→ EXERCISE DETAILS:
Return each record word for word, keeping none of its pictures.

[Source data]

-=-=-

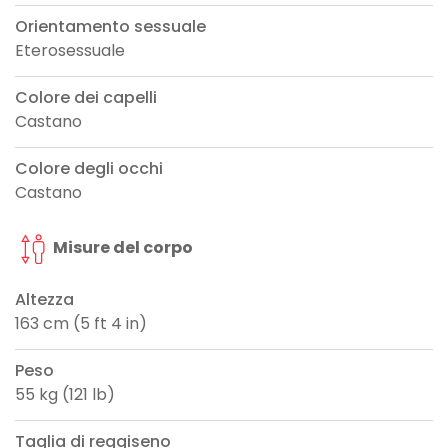
Orientamento sessuale
Eterosessuale
Colore dei capelli
Castano
Colore degli occhi
Castano
Misure del corpo
Altezza
163 cm (5 ft 4 in)
Peso
55 kg (121 lb)
Taglia di reggiseno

-=-=-

→ RESULT FOR THIS EXERCISE:
Orientamento sessuale
Eterosessuale
Colore dei capelli
Castano
Colore degli occhi
Castano
Misure del corpo
Altezza
163 cm (5 ft 4 in)
Peso
55 kg (121 lb)
Taglia di reggiseno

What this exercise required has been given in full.